Pour bien situer cette série, il faudrait la présenter comme une sorte d'anti-Evangelion : Hideaki Anno disait à propos d'Evangelion avoir eu envie de choquer les otakus à tel point qu'ils en soient déprimés et remettent leur façon de vivre en question ; de fait, Eva est une série extrêmement mélancolique. De ce passé à la fois glorieux et encombrant Gurren Lagann fait table rase en prenant le sens opposé : il s'agit en permanence de célébrer tout ce qu'il y a de plus positif dans le fait de vivre. Cette série nous présente une équipe de foux furieux prêts à tout pour vivre libres : on est emporté dans un souffle qui au passage n'épargne pas la relgion, et qui pourrait presque passer à l'occasion pour un manifeste anarchiste.

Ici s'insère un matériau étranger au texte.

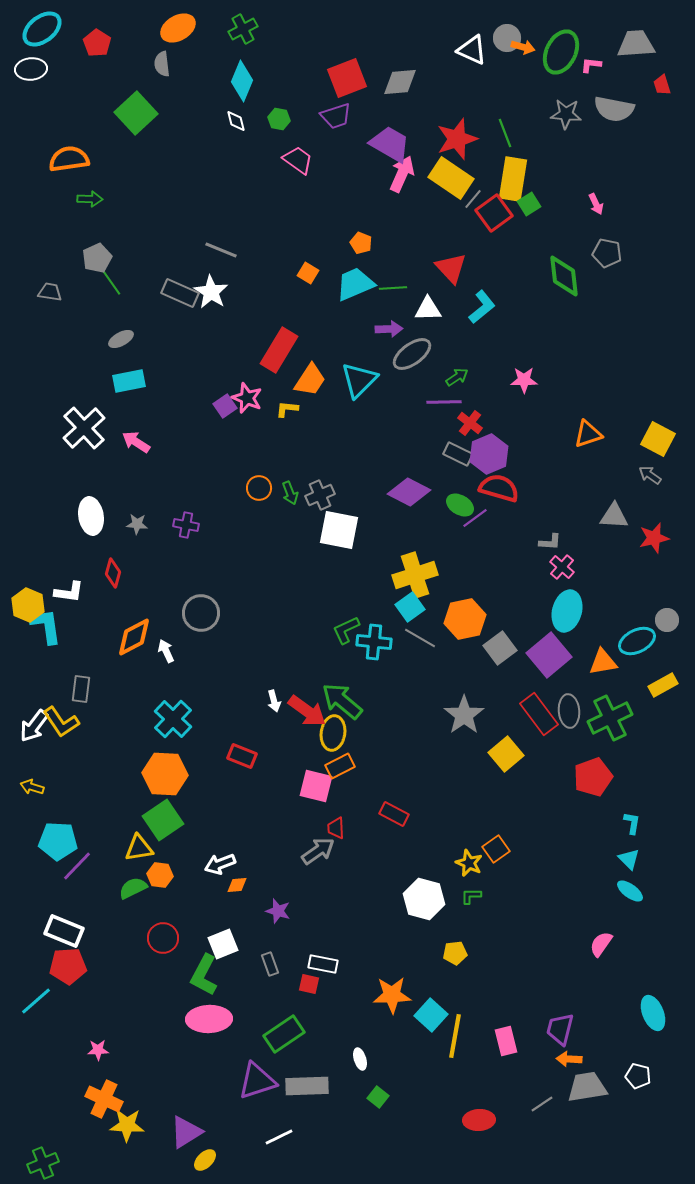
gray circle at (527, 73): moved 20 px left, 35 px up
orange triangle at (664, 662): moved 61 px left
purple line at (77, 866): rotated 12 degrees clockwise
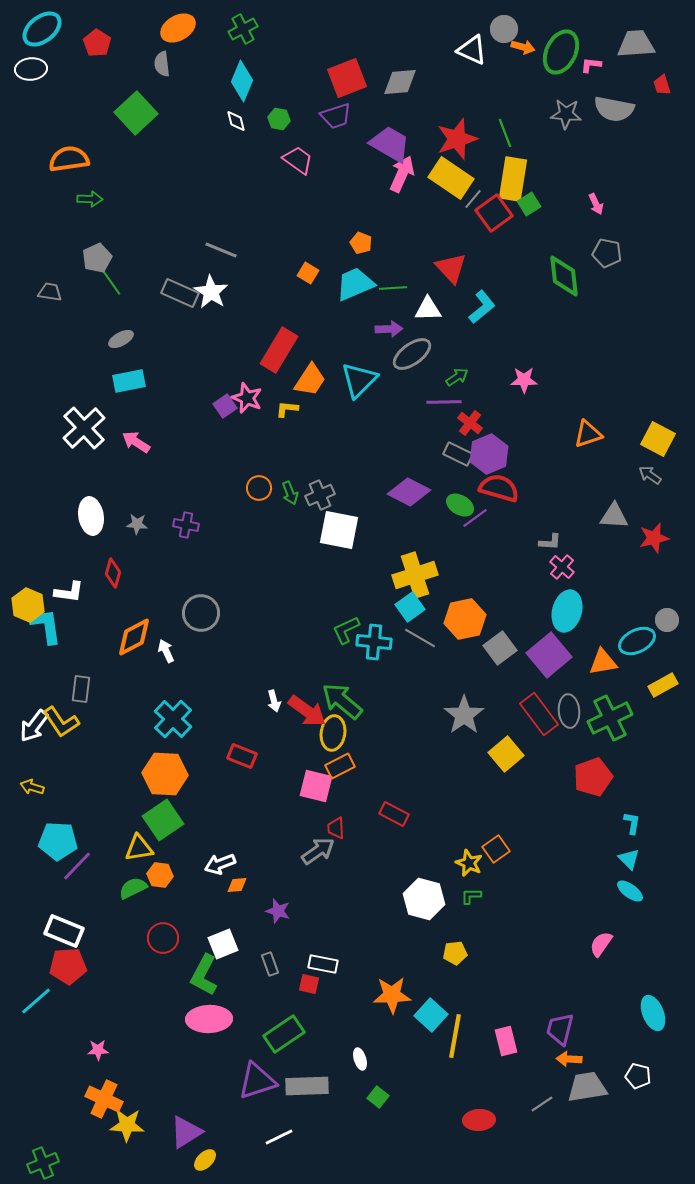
gray circle at (507, 38): moved 3 px left, 9 px up
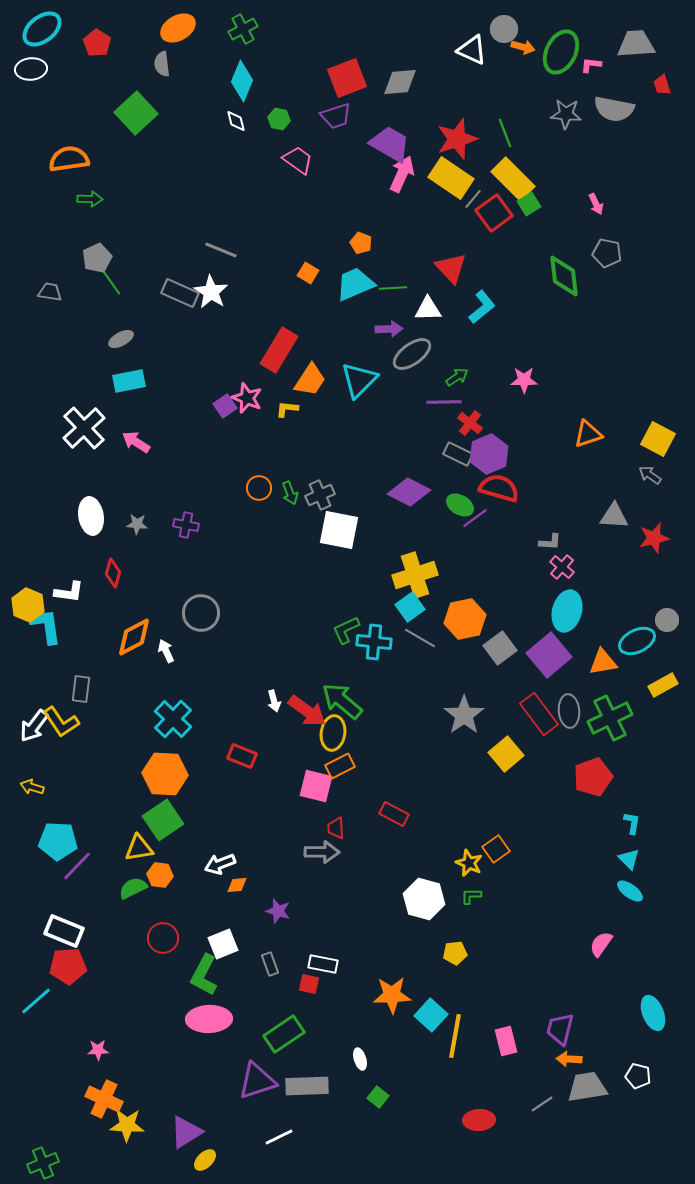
yellow rectangle at (513, 179): rotated 54 degrees counterclockwise
gray arrow at (318, 851): moved 4 px right, 1 px down; rotated 36 degrees clockwise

Pour ce faire, Gurren Lagann prend bien soin de montrer ses intentions, et il tient compte de la leçon d'Evangelion : explosions en forme de croix, techniques de mise en scène identiques (prise de vue réelle, dessin volontairement appauvri à la toute fin), mechadesign évoquant à deux trois reprises les prototypes de la Nerv, etc. Ces références ne sont pas que des clins d'oeil, elles sont la preuve que la Gainax sait où elle va, et qu'elle a l'intention de livrer une oeuvre capable de rivaliser avec ce qu'elle a fait de mieux par le passé.

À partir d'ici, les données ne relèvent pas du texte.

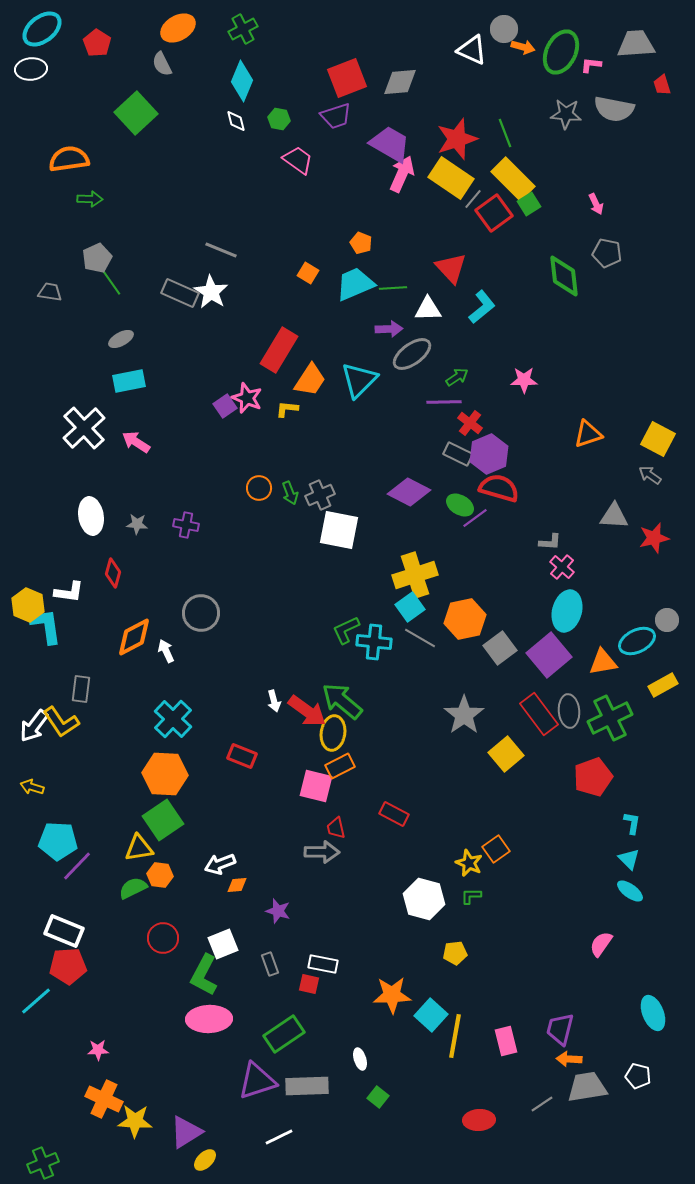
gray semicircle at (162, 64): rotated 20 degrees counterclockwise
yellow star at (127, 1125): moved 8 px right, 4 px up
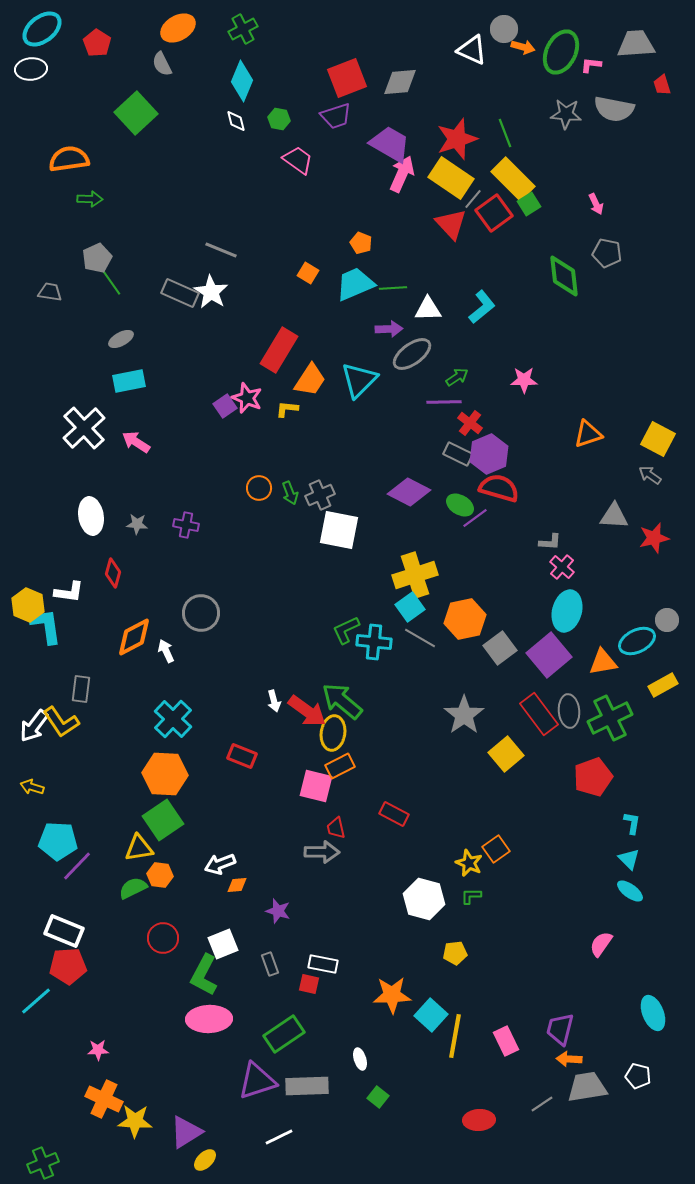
red triangle at (451, 268): moved 44 px up
pink rectangle at (506, 1041): rotated 12 degrees counterclockwise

La progression ne subit aucun temps mort, à tel point même que dès l'épisode 7 on se demande vraiment jusqu'où vont aller scénariste et réalisateur. La réponse est claire, ils vont là où jamais personne n'est jamais allé avant eux, pas même Evangelion : tout l'anime fonctionne comme une poupée gigogne, où tout s'emboîte, tout se répond en écho, du détail le plus infime au plus évident ; même un personnage aussi ridicule et inutile -au premier abord- que Buta, le microscopique animal du héros, trouve sa place dans un tout d'une harmonie parfaite : robots qui se combinent, situations passées/présentes, tout a une place soigneusement choisie. La fin est quand à elle magistrale, se hissant au niveau d'Evangelion, mais cette fois-ci sans tricher : aucun délire métaphysique, aucune volonté de faire dans l'abstrait, tout reste compréhensible.

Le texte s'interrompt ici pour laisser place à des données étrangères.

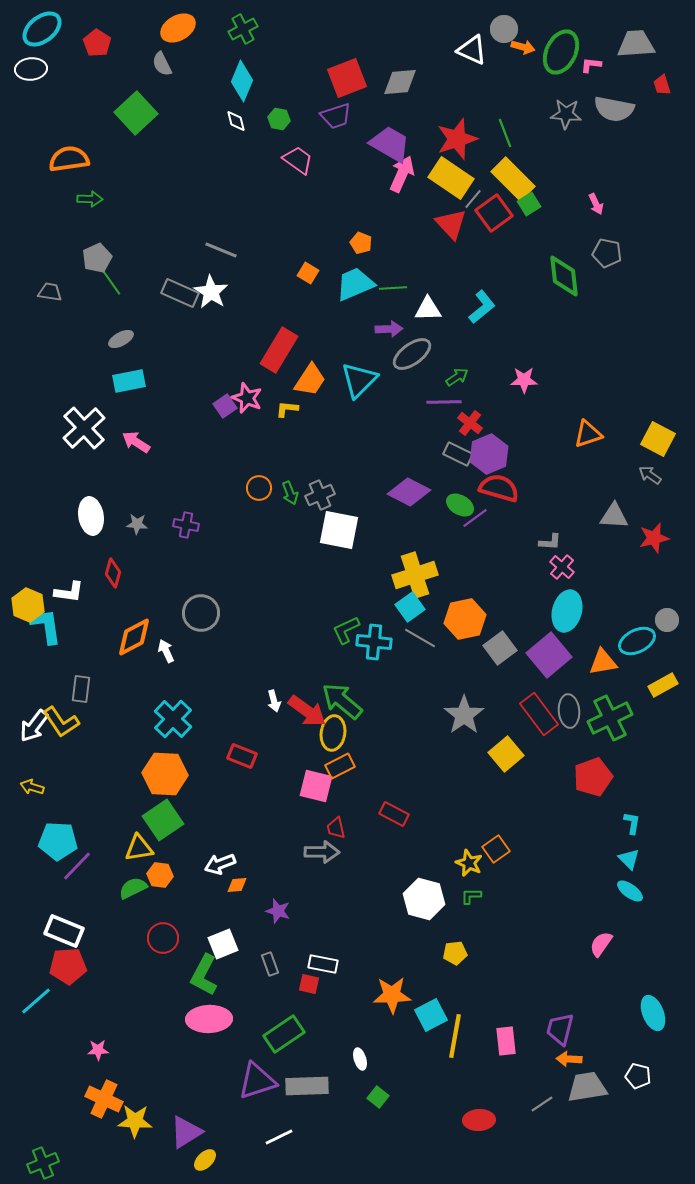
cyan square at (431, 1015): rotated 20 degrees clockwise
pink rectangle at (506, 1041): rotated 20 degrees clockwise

La grande force de cet anime est de ne pas montrer à quel point il est intelligent : il emploie en permanence la caricature et la finesse simultanément, le rire et les larmes, l'hystérique et le mélancolique ; techniquement, cette série est absoluement incroyable, et son sens du rythme demeure époustouflant, jusque dans les cassures les plus monstrueuses - presque du jamais vu dans ce domaine. La logique de surenchère est telle que le spectateur n'a pas le temps de tout analyser, mais une chose est sûre, la Gainax vient de prouver avec cette nouvelle série qu'elle demeure l'un des studios les plus exceptionnels qui existe - quand elle le veut. Et au passage, elle a créé un personnage féminin qui aura répondu à toutes les attentes du fanservice sans tomber dans l'habituelle prostitution.

Entre grand public et oeuvre expérimentale, Tengen Toppa Gurren Lagann écrase tout sur son passage : c'est un authentique chef-d'oeuvre, l'une des rares séries faite par un "auteur".